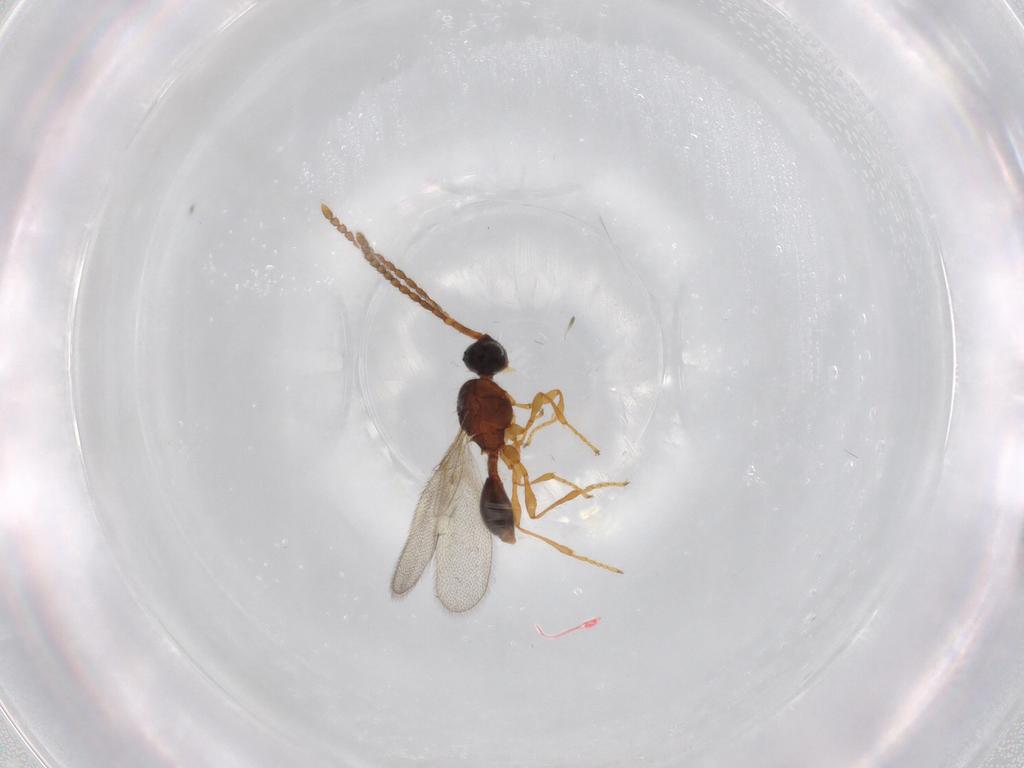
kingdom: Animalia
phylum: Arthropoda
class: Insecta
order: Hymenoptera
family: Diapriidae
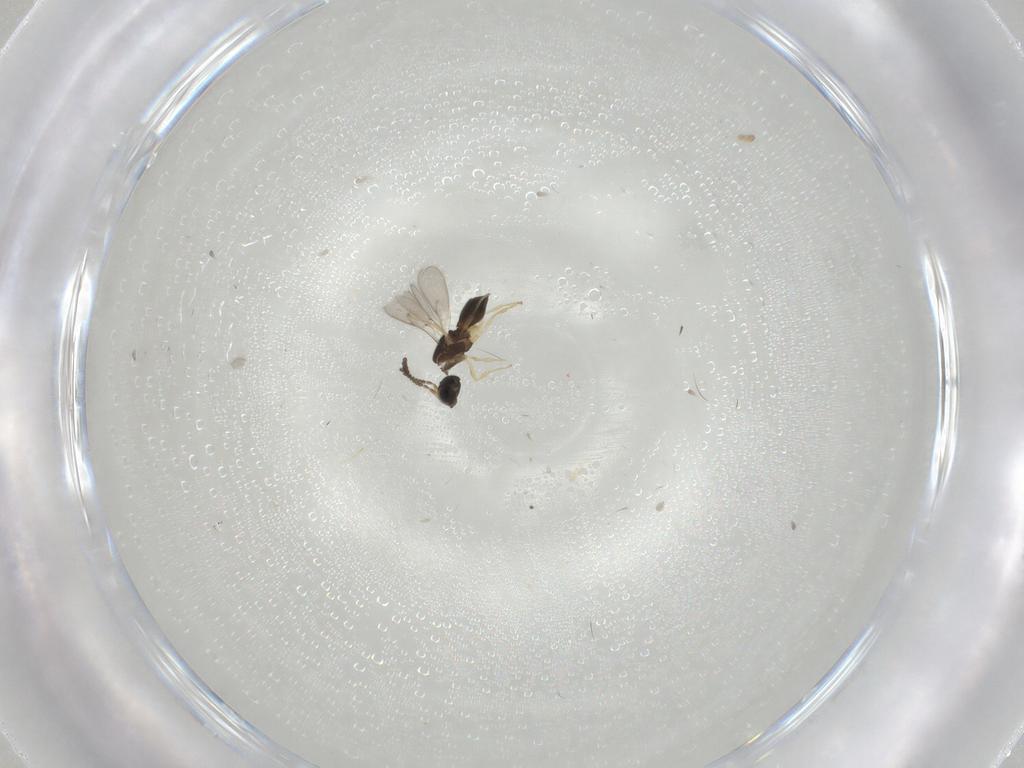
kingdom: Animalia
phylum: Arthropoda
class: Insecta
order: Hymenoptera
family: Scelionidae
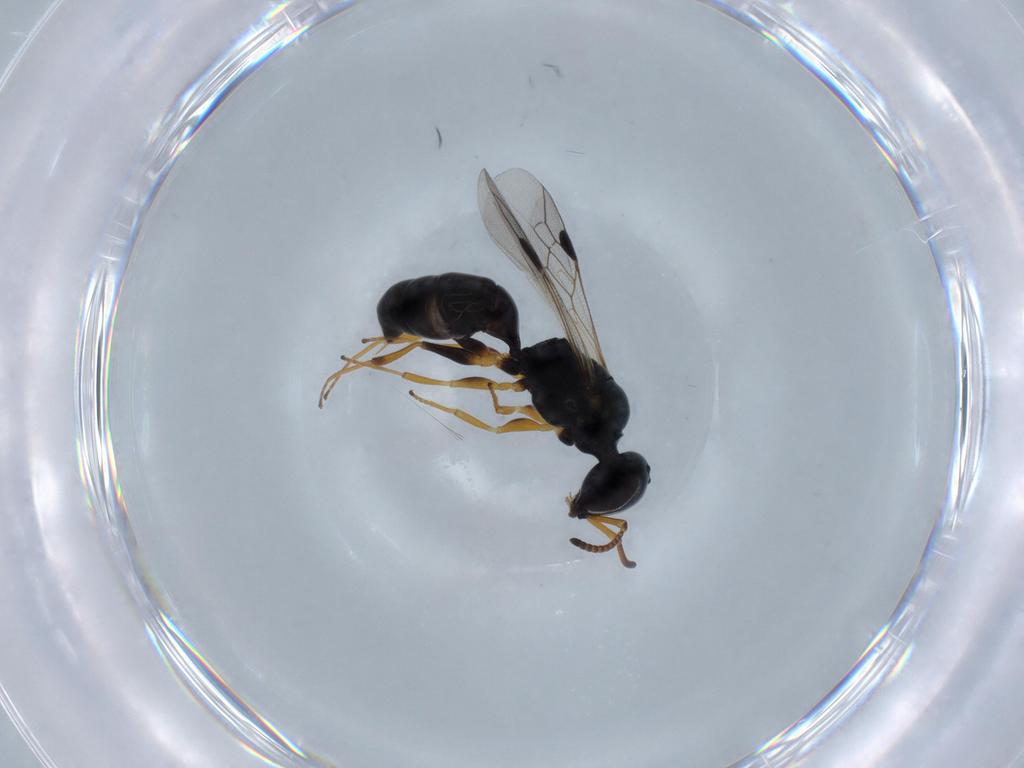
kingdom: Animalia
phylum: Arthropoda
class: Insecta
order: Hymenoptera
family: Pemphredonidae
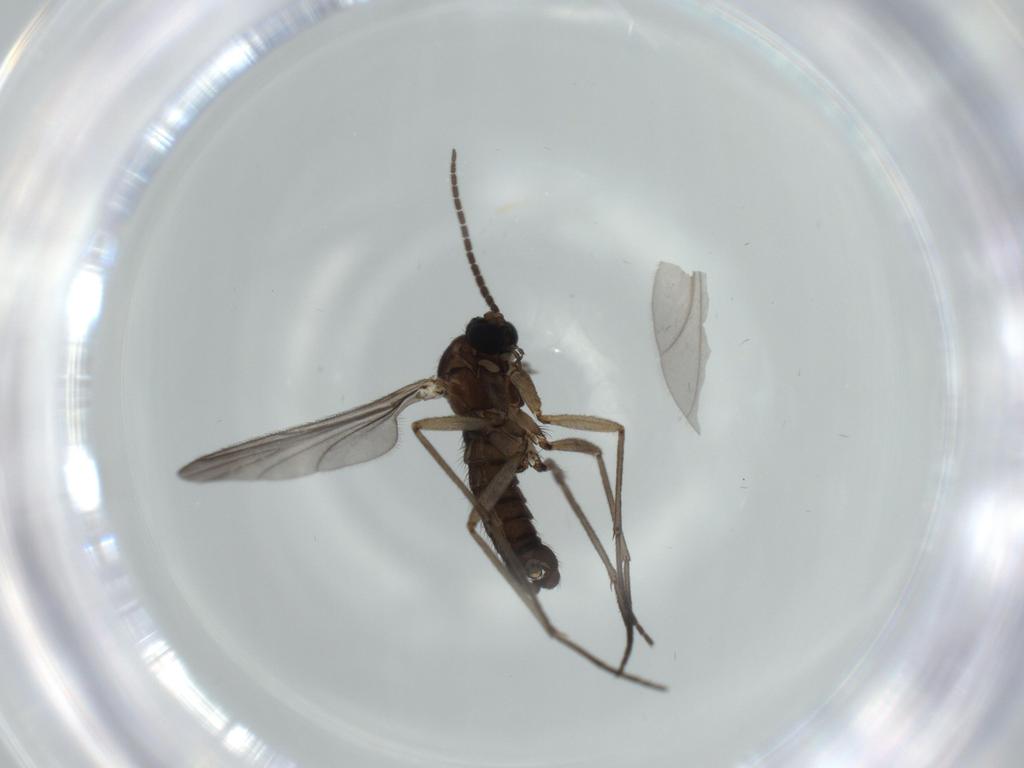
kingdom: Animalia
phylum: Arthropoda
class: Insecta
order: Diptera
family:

- [Stated exercise] Quote every text line of the data above word for word, leaving out the pictures.

- [Solution to this problem]
kingdom: Animalia
phylum: Arthropoda
class: Insecta
order: Hymenoptera
family: Diapriidae
kingdom: Animalia
phylum: Arthropoda
class: Insecta
order: Hymenoptera
family: Scelionidae
kingdom: Animalia
phylum: Arthropoda
class: Insecta
order: Hymenoptera
family: Pemphredonidae
kingdom: Animalia
phylum: Arthropoda
class: Insecta
order: Diptera
family:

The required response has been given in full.